Friday, January 24, 2020
Detroit Police Blame Illicit Marijuana Sales for Increase in Violence
Recreational marijuana may be legal in Michigan. But roughly 80 percent of municipalities in Michigan, including Detroit, have opted out of the recreational industry and banned legal marijuana sales. Filling that gap, however, are an estimated 150-plus unlicensed cannabis dispensaries in Detroit city limits alone. And Detroit police say its this illicit marijuana industry that’s responsible for an increase in violent crime in 2020.
Meanwhile, medical dispensary owners and applicants for recreational businesses are calling on Detroit City Council to issue recreational licenses to combat the illicit market. But City Council said it plans to uphold its ban on the recreational industry until it can remove barriers to entry for residents who’ve been primarily impacted by marijuana criminalization.
Police Complaints Likely to Extend Ban on Weed Sales
Since the start of the new year, Detroit has seen a total of 17 homicides, up from 10 during the same period last year, and 32 nonfatal shootings, up from 27. Detroit’s Chief of Police says that this increase in violence is weed-related. In a statement to The Detroit News Tuesday, Chief James Craig blamed the city’s illicit marijuana market. “I had a meeting with precinct investigators and Special Response Team members, and they said most of these shootings and homicides came from illegal marijuana sales,” Craig said.
“It’s supply and demand — there’s a higher demand for black market marijuana because it’s cheaper,” Craig added.
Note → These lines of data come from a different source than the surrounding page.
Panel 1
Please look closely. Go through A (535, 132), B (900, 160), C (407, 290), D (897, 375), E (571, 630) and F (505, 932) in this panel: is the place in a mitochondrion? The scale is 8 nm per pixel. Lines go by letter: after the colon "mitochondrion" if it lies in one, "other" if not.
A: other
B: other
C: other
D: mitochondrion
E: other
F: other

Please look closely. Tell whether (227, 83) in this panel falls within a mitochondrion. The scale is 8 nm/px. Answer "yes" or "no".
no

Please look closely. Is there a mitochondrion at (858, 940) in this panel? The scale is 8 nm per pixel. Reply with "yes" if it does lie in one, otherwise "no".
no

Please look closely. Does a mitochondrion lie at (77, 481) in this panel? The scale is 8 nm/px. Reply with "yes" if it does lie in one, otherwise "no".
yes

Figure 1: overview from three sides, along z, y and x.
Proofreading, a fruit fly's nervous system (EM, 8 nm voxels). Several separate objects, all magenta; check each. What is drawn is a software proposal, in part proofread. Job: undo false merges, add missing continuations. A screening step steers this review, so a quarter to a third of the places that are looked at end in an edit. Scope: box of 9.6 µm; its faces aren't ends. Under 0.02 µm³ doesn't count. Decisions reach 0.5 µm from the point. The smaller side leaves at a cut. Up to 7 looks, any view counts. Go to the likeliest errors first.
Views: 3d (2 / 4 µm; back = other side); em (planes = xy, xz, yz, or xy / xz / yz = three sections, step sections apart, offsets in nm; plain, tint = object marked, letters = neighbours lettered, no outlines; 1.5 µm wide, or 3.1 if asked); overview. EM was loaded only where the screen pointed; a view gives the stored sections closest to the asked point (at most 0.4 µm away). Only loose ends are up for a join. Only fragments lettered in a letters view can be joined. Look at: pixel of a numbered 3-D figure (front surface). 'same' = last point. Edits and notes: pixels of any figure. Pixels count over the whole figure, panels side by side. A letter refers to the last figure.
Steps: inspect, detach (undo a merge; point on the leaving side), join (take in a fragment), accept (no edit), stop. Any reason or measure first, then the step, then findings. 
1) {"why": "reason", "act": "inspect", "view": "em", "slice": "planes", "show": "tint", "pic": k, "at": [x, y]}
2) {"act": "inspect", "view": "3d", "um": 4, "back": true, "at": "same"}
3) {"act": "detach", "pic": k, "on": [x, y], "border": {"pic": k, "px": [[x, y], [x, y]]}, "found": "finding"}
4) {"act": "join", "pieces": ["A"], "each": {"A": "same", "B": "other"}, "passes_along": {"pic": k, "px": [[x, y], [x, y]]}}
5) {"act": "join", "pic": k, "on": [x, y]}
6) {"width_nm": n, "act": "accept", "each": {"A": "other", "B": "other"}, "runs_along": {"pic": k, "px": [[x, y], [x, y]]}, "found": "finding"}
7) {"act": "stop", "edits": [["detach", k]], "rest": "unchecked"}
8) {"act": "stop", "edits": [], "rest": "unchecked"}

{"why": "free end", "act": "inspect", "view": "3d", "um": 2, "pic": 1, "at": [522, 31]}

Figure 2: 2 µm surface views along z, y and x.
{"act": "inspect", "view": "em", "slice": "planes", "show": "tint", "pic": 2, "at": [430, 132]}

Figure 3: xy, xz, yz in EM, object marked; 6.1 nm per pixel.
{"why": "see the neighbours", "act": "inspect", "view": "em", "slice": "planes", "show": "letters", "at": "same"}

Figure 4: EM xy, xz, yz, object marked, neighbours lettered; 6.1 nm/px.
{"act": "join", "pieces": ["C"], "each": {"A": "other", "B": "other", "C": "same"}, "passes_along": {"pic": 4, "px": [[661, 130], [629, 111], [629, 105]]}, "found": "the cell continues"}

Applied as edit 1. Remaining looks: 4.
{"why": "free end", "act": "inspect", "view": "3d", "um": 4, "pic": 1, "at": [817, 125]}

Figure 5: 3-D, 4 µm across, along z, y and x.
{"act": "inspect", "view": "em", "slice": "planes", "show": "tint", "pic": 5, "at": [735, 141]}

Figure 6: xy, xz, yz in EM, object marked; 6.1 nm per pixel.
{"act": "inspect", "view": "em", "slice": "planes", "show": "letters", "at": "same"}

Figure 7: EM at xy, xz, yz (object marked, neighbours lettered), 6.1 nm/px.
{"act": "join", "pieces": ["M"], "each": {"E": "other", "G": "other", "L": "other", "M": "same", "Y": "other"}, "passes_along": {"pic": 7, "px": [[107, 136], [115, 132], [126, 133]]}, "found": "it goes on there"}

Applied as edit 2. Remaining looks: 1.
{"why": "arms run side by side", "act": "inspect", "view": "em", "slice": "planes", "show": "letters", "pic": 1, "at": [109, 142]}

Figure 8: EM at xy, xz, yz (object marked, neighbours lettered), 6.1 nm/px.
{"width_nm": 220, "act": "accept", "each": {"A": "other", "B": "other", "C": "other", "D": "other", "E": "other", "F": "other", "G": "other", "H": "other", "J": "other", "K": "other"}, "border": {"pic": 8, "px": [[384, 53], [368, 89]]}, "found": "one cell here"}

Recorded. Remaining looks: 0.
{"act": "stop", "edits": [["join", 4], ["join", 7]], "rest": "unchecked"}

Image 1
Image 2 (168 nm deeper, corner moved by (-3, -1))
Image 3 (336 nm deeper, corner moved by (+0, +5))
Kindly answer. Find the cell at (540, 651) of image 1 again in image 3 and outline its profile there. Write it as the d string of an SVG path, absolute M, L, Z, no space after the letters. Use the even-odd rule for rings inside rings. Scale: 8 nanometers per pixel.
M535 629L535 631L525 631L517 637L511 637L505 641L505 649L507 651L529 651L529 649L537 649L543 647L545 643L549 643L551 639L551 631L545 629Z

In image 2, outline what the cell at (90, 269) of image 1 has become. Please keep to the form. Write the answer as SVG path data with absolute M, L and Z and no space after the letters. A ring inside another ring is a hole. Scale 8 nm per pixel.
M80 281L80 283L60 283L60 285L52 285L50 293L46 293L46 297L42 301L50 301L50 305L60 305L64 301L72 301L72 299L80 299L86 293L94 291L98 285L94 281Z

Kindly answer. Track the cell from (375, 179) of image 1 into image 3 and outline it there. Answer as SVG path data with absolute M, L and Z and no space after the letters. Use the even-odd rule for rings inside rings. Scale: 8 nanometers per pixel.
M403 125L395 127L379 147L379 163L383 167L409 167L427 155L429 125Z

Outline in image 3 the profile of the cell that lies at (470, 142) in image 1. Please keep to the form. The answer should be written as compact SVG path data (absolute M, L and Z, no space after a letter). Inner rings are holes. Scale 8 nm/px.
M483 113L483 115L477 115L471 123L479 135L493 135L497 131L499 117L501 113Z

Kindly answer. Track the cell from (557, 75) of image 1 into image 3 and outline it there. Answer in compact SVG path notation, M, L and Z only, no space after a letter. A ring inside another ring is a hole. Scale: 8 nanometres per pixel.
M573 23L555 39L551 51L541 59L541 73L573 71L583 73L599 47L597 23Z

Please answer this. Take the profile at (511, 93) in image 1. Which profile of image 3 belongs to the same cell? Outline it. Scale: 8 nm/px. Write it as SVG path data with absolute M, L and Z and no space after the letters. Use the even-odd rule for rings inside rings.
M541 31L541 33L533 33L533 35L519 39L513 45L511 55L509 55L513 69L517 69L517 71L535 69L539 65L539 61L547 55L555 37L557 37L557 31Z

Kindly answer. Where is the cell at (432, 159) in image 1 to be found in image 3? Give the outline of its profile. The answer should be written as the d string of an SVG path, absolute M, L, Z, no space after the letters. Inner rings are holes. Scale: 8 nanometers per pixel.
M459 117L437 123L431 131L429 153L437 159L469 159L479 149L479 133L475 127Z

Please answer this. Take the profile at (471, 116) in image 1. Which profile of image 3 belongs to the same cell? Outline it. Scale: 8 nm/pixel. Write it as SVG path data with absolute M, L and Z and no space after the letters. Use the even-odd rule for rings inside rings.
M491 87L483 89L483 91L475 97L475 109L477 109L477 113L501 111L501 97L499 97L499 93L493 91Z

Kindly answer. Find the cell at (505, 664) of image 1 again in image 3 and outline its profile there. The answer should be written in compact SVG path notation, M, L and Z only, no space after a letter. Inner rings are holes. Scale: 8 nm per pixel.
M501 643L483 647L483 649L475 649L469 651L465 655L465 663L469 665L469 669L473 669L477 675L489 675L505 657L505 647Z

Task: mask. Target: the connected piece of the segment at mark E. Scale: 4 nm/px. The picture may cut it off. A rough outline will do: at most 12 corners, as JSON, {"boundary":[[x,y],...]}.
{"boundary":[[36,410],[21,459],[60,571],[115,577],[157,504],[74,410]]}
Detroit currently has an active ban on recreational marijuana sales that runs through January 31. But next week, City Council will hold a vote on an amendment to extend the ban until March 31.
City Council Wants Detroit Residents to Be Able to Own and Operate Cannabis Businesses
The holdup over allowing recreational sales in Detroit boils down to City Council’s interest in developing real social equity programs to help those most impacted by marijuana prohibition and enforcement enter the legal industry.
Social equity programs are mandated by the recreational marijuana law voters approved in 2018. They help residents of eligible communities like Detroit qualify for fee and license reductions and waivers, provide application assistance and other legal resources. But putting them into practice has been a challenge, especially as other cannabis companies move quickly into Michigan’s legal industry.
“It’s clear that Detroit’s medical marijuana industry is overwhelmingly owned and operated by individuals who don’t live in the city and take their dollars back to their communities,” said Detroit City Councilman James Tate, who supports extending the ban on legal sales.
“It’s not enough for Detroit residents to simply hold security jobs or floor sweeping in this industry within our city,” Tate added.
Dispensary Owners Take Their Case to Court
Medical marijuana dispensary owners in Detroit, however, are putting pressure on City Council to end the ban on recreational sales before a social equity program can be put in place. Business owners agree with Detroit police that the delay is leading to an increase in marijuana-related crime.
The problem for City Council is that it did not opt out of recreational sales until after a handful of dispensary owners had submitted applications for recreational licenses. Michigan’s marijuana law requires the Marijuana Regulatory Agency to respond to or approve license applications within 90 days.
That means application decisions would technically have to be made prior to the end of the ban if City Council votes to extend it to March 31. As a result, five Detroit-area dispensary owners have sued the state’s Department of Licensing and Regulatory Affairs to force LARA to issue their recreational licenses.